First I should acknowledge that I have been unfair to David Brooks. He may be a smugly conjectural rodent, but at least he recognizes the horror implicit in the Supreme Court undoing legislation we spent two years arguing about. Conventional wisdom holds that the Supremes are going to strike down the individual mandate portion of the Affordable Care Act, possibly foxing the whole thing. Remember when we all agreed that the American health care system was broken, and then Congress spent 18 months paralyzed by a vicious battle over how to fix it? Command-Z, motherfuckers. I personally dream of a system of checks and balances that renders the federal government incapable of doing anything but awarding itself more power to kill terrorists. For the record: requiring American citizens to buy health insurance is probably unconstitutional. Incinerating them with aerial drones trial-free is totally cool.

This is America; the law isn’t some sort of universally applied system of judgment that determines the conduct of our public servants. It’s a list of excuses for what we already know. Over at The National Law Journal, Jay Sterling Silver—if that is his real name—points out the sheer absurdity of the Sanford police discovering George Zimmerman standing next to a dead body with a gun in his hand and deciding they did not have probable cause to arrest him. Silver cites a fair bit of compelling case law, but the real strength of his argument lies in its appeal to common sense:

The police knew that George Zimmerman killed Trayvon Martin. He admitted to it. He’d followed the victim after being told by the police dispatcher not to follow him. Without knowing anything more, they needed only to conclude that the claim of self-defense by a 250-pound adult armed with a loaded gun who tracked and killed a 140-pound youth armed only with a pack of Skittles was inherently suspect.
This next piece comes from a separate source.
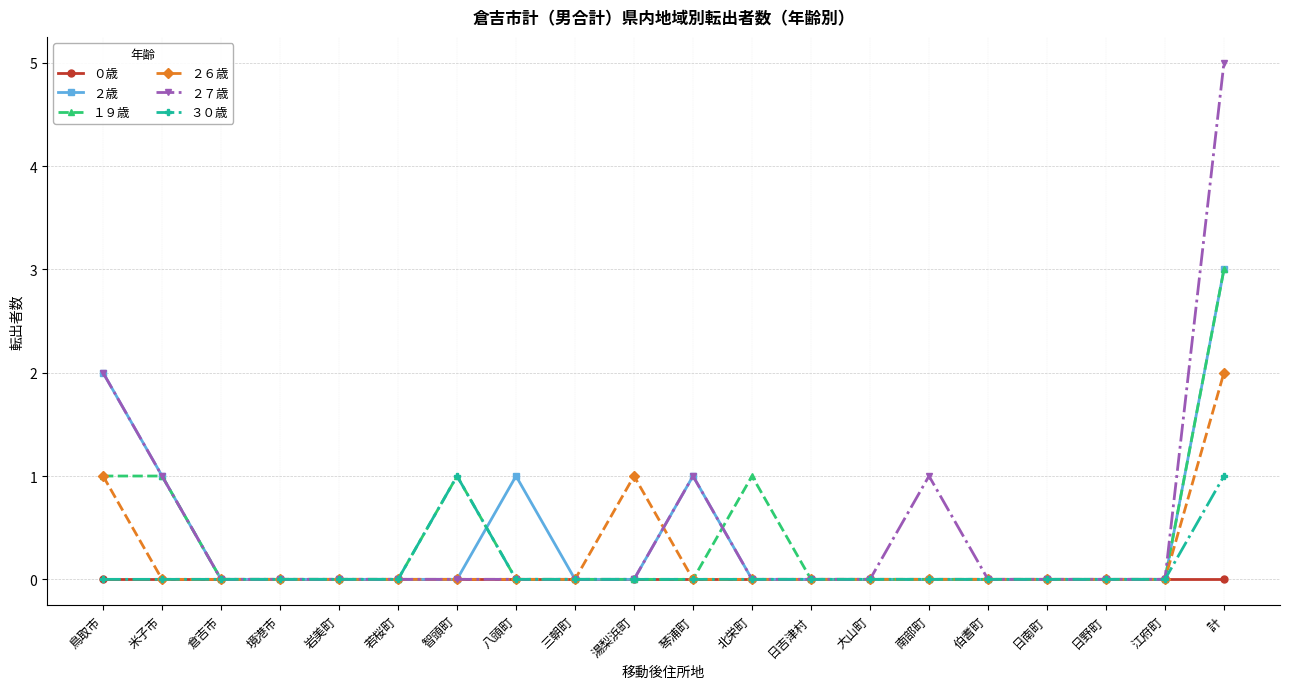

At which label does ２７歳 reach its peak?

計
Remember when the Boston police arrested Henry Louis Gates for trying to force open the door of his own house? American law is totally not a facade covering the brute architecture of socioeconomic power.

Speaking of mindless prejudice, I dislike Chevy Volt owners. The car seems totally rad, but the company that makes it has chosen a disastrous means of convincing us that fun and pleasant people drive it. Those of you who have gotten rid of your televisions only to watch TV on the internet will recognize this ubiquitous spot:

Let’s ignore the weird profile shots, which I assume the director settled on as the only means to further alienate us from Priya’s flat affect. I’m more interested in the claim “I don’t even know what it’s like to really stop and get gas.” Before she got a Volt, apparently, Priya had people on motorcycles pour cans of gasoline directly into her car while she was driving. She immediately follows that statement with “I am probably going to the gas station about once a month.” So maybe she loves her car because it’s the one constant in a nightmare life of recurring amnesia.

Or maybe she’s just sayin’ stuff. From the outside, amnesia is functionally indistinguishable from regular lying. Consider the case of Don Draper, who as Chuck Klosterman points out has returned to television with yet another new identity. That’s kind of his thing. But the new Don seems emotionally vulnerable in precisely the opposite way that defined the old Don. That probably makes for better television, but it also makes a confusing character. Also also, it makes us realize that when it comes to fictional people, character does not exist. What Don Draper does is who he is, since he literally has no other ontology. Kids: how does this condition differ from the existential experience of real human beings?